Barbed wire fences, armed guards at entries and metal detectors have become the norm, a result not from a spike in school violence, says Sojoyner, but from the police presence that took shape in the mid-60s. Cops in classrooms ramped up in the 80s when LA piloted the Drug Abuse Resistance Education (DARE) program that would later go national in its implementation. Despite evidence that DARE and a constant police presence actually increased teen drug use and rebellion, the argument for more police persisted, he says.
An unfortunate offshoot that would come from this new policy of policing in schools was the false picture of unsafe or violent communities. This has had real consequences in terms of jobs; companies used the rhetoric of finding “safe communities” to move to sites of low wage and non-unionized labor, usually out of the country. Over the last 40 years, tens of thousands of jobs have been lost with large LA-based plant closures of Goodyear, Firestone and others, he says, due in some part to this false pretense.
The 90s saw the first police substation built on a high school campus – another trend that has played out across large schools in the U.S. – along with mass lockdowns and heightened security measures.
“These are technologies of control that we commonly think of in prisons, but they’re actually in schools,” he says. “So what’s happened is that the public education system in California, with the arrival of Black southerners, quickly morphed into a site of enclosure and containment of Black youth.”
Gone now are classes like art, music and dance - courses which have historical significance in Black culture dating back to pre-slavery West Africa. These mechanisms were similarly banned on plantations when it was discovered they were being used to communicate covertly, he says. Sojoyner explains these underpinnings in a chapter devoted to the roots of Black culture in America and the Reconstruction-era beginning of today’s educational system.
“With the steady removal of these elements, Black culture has been completely stripped from California’s curriculum,” he says. “These courses have been replaced by standardized test prep classes that train students to pass tests, and regurgitate information rather than learn how to think and importantly, encourage the questioning of information they are given. Standardized testing has become the curriculum guide; schools that don’t perform lose funding and can be taken over by the federal government. This has placed a lot of pressure on schools and students to perform, so those who don’t are relegated to these ‘containment courses.’”
“This isn’t learning,” he adds.
Students who spend their time in these courses are not taking necessary core college prep classes that qualify them for education beyond high school.
He notes that at the high school where he subbed, statistics show there were years where not one Black male student qualified to apply to any state college or university; all school time was being spent in these “enclosed” courses to help the school improve its overall performance.

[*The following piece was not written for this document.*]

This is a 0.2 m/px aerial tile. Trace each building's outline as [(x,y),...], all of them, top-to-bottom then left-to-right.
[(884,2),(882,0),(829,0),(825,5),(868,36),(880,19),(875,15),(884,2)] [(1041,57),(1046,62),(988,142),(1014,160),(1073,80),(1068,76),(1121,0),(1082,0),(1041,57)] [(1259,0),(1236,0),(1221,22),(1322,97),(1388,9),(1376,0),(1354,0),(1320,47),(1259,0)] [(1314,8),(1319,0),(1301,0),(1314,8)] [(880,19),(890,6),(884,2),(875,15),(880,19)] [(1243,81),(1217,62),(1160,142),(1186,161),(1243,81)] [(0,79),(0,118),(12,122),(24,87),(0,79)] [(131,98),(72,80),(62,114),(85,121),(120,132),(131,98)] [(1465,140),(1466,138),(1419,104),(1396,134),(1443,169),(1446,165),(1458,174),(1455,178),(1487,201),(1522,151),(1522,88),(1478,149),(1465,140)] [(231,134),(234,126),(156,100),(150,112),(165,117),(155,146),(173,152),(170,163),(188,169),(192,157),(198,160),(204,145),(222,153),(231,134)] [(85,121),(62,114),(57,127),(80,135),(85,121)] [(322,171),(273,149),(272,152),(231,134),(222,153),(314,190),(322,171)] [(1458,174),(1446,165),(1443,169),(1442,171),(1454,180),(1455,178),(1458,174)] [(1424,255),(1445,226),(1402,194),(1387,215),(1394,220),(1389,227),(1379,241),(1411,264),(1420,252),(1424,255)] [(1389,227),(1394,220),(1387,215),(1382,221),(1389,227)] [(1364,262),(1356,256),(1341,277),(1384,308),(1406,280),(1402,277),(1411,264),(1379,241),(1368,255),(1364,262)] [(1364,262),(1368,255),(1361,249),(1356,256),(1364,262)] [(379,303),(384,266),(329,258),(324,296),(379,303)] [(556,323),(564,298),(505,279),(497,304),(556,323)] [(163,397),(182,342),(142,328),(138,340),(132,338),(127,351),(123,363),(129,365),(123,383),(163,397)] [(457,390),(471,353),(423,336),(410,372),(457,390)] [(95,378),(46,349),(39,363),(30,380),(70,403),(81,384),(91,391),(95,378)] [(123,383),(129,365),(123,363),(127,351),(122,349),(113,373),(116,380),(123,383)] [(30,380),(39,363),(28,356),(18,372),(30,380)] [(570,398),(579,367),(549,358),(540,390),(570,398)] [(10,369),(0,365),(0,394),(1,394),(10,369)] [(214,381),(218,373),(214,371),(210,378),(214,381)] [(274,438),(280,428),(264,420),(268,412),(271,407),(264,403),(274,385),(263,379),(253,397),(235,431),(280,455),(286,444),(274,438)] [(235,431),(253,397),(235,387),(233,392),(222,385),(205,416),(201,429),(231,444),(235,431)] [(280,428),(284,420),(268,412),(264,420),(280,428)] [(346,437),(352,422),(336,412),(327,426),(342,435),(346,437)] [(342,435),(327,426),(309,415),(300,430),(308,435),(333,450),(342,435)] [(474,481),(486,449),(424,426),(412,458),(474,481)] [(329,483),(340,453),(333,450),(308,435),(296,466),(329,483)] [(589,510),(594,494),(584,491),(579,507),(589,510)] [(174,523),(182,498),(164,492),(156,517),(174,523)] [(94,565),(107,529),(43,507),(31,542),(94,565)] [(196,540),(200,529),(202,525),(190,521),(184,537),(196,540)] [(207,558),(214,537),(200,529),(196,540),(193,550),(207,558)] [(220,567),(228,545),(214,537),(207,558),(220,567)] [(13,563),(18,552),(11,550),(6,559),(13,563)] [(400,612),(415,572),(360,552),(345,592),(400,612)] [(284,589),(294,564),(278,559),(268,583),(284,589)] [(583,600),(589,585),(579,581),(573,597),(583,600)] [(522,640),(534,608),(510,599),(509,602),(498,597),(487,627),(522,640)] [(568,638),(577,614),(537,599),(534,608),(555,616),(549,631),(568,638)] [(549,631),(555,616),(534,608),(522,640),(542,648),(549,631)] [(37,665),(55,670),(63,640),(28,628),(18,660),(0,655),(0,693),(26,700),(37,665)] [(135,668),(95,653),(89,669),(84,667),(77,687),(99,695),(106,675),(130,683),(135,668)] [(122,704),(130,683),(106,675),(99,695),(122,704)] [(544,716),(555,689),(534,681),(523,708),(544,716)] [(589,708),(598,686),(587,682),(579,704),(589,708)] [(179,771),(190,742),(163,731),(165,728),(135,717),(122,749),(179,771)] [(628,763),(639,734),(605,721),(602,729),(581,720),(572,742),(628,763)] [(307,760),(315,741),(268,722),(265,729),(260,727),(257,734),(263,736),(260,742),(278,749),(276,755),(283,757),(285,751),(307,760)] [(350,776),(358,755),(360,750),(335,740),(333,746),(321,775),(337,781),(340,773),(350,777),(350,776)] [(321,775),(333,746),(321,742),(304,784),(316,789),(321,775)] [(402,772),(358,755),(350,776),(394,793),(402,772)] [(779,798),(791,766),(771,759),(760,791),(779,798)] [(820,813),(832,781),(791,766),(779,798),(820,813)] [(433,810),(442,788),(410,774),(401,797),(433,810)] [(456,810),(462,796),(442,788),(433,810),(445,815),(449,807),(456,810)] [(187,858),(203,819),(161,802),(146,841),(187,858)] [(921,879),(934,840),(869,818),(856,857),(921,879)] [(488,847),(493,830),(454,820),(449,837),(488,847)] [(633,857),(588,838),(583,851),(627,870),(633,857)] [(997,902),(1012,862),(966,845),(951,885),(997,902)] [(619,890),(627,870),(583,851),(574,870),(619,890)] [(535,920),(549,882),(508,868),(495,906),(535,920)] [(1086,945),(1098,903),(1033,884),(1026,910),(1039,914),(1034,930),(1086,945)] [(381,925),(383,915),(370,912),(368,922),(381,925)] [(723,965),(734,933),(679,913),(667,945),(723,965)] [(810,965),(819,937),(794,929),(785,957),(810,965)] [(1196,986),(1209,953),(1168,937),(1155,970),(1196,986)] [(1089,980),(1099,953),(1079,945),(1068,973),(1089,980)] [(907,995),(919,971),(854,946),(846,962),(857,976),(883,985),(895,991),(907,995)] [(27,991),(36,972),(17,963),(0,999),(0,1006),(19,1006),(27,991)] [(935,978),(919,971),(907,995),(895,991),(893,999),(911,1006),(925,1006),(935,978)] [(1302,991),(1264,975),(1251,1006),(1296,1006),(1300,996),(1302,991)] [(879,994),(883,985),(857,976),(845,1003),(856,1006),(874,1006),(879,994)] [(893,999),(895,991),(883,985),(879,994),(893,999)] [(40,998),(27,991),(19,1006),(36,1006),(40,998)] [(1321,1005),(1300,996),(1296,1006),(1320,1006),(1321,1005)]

“So you have these kids who are basically just being held in school, who come from a home life that may be stressed due to parental job loss brought on by the closure of companies in their communities – it makes sense that there would be outbursts from students, challenges to authority. But rather than provide more counseling services, they’re engulfed in this apparatus involving the police,” he says.
Taken all together - failed educational, social and economic policy, the creation of a police state, and the construction of schools that warehouse students – it’s not hard to see where this may lead, says Sojoyner.
So what’s the answer?
His book offers some bold ideas that require mass overhauls to both prison and educational policy.
“Since public education and prison work in tandem to create enclosures, a solution needs to involve a new look at both. Are prisons really necessary? Why is education driven nationally rather than at a community-needs level? Real solutions need to completely relook at how all of this is structured,” he says.